[Given text Boundary: Start]

Kate Spiro

Kate Spiro

Kate Spire - Headshot

An extremely strong dramatic actress she is conversely often cast in comedy character roles. Her versatility has earned her extensive experience in theatre, including with the RSC and Royal National Theatre, in productions such as Good (Aldwych Theatre and Broadway) and Les Liaisons Dangereuses (Ambassadors Theatre) in which she played both the powerfully seductive Madame Merteuille and the caustic Madame Volanges; as well as Bartholomew Fair and The Shaughraun in the Olivier Theatre directed by Richard Eyre and Howard Davies respectively.

Kate has practical experience of Shakespeare, Ibsen and Ayckbourn amongst others, as well as plenty of new writing, newly-discovered writing and adaptations. She has worked at such venues as the Orange Tree, Chichester Festival Theatre, Derby Playhouse, Exeter Northcott, Plymouth Theatre Royal and Cheltenham Everyman Theatre. Her favourite challenge to date has been Nora in Ibsen’s The Doll’s House at Basingstoke’s Haymarket Theatre. More recent theatre includes various parts for Menagerie Theatre Company in Cambridge and at Theatre 503 (previously The Latchmere), including the leading part of Elizabeth the 1st in Frobisher’s Gold by RSC writer, Fraser Grace.

With TV experience ranging from soap (The Bill, EastEnders, Brookside) to drama to Greek tragedy (Oedipus at Colonus and Iphegenia at Aulis), Kate’s recent TV appearances include Dr Flynn in Down To Earth and Judy Quigley in Holby City, both for the BBC. Film work includes An Ungentlemanly Act, a drama set on the Falkland Islands in which she played Connie, wife to Ian McNeice’s army major, Natural Lies directed by Ben Bolt and To Be The Best with Anthony Hopkins.

Kate has recently played the leading part of Amanda in Tennessee Williams’ The Glass Menagerie at the New Wolsey Theatre in Ipswich.

[Given text Boundary: End]
[Source material Boundary: Start]

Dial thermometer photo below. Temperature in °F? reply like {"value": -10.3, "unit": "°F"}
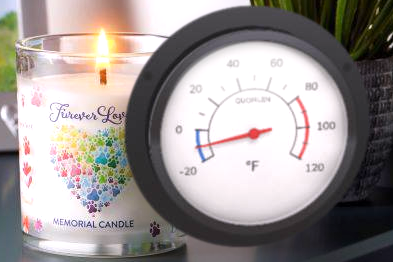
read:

[Source material Boundary: End]

→ **Tasks for this exercise**
A - According to the Kate Spiro profile, which role has been her favorite challenge so far?
B - Pick up the Kate Spiro profile after its final sentence and keep writing.

→ **List of answers**
A - Nora in Ibsen's The Doll's House at Basingstoke's Haymarket Theatre.

B -
The Glass Menagerie – New Wolsey Theatre, Ipswich

At the head of this one-parent family is Amanda. In Kate Spiro’s remarkable performance she is a luminous visionary within a world where a secretarial course or a gentleman caller are all her daughter can hope for. Amanda, with her lubricious monologues, is one of those pesky belles who resolutely refuse to fade. Kate Spiro gives a hint of what Broadway, with actresses like Laurette Taylor and Uta Hagen, must have been like. We will be lucky to see a better performance this year.
Plays International

There’s the family matriarch Amanda (floridly and bitterly played – though not without comedy – by Kate Spiro). She, the deserted and faded Southern belle hating the St Louis tenement they live in, is caught between her illusions and often-repeated memories and the harsh, practical world with which she has to deal…For me this is one of those must-see plays. It gets a good treatment here.
East Anglian Daily Times

The Doll’s House – Haymarket Theatre Basingstoke

…success owes much to a splendid central performance of remarkable range by Kate Spiro. Her Nora is flamboyant, childish, courageous, unpredictable and eventually resolute, dignified and articulate. There is a marvellous ambiguity about much of her behaviour in the first two acts, which seems to be partly escapism, partly spontaneous enjoyment and partly unconscious rebellion. Spiro’s most obvious technical attribute is the ability to effect sudden convincing shifts in her character’s mood – exhilaration to fear, defiance to dismay. But there is also running through her interpretation the constant thread of Nora’s desire to establish her own worth, her need to “count”. And it is this above all that enables Spiro to succeed where many others have faltered, in making real dramatic sense of the crucial final scene.”
Mick Martin, The Guardian

Hobson’s Choice – Derby Playhouse

…Maggie his wife, played by Kate Spiro was brilliant. She delivered her performance, at once both severe and comic, with an unsurpassed understanding of the character.
Burton Mail

Hard Times – Orange Tree

…Kate Spiro quite astonishingly conveys the doomed Louisa Gradgrind’s telescoped transition from girlhood to womanhood and the human breakdown induced by a life of inflexible logic.
Michael Billington, The Guardian

…But the evening belongs to Kate Spiro whose blistering portrayal of Louisa Gradgrind has forever banished my impression that all heroines in Dickens novels are simpering wimps.
Richmond and Twickenham Times

Hamlet, the First Quarto – Orange Tree

…Kate Spiro’s ‘Ofelia’ grows in substance. Her madness is ingenuous and very moving; everything has broken up inside her; the songs and riddles that burst from her mouth are splinters of what used to be a person.
Martin Cropper, The Times

A radiant Ofelia, Kate Spiro reveals a tuneful mezzo in her madness scene which she plays without the usually embarrassing whimsy or sexual abandon.
Richmond and Twickenham Times

Twelfth Night – Theatre Royal, Plymouth

…Kate Spiro in full mourning and of dignified presence as Olivia, giving a remarkable change of character in her translation from sorrow to joy.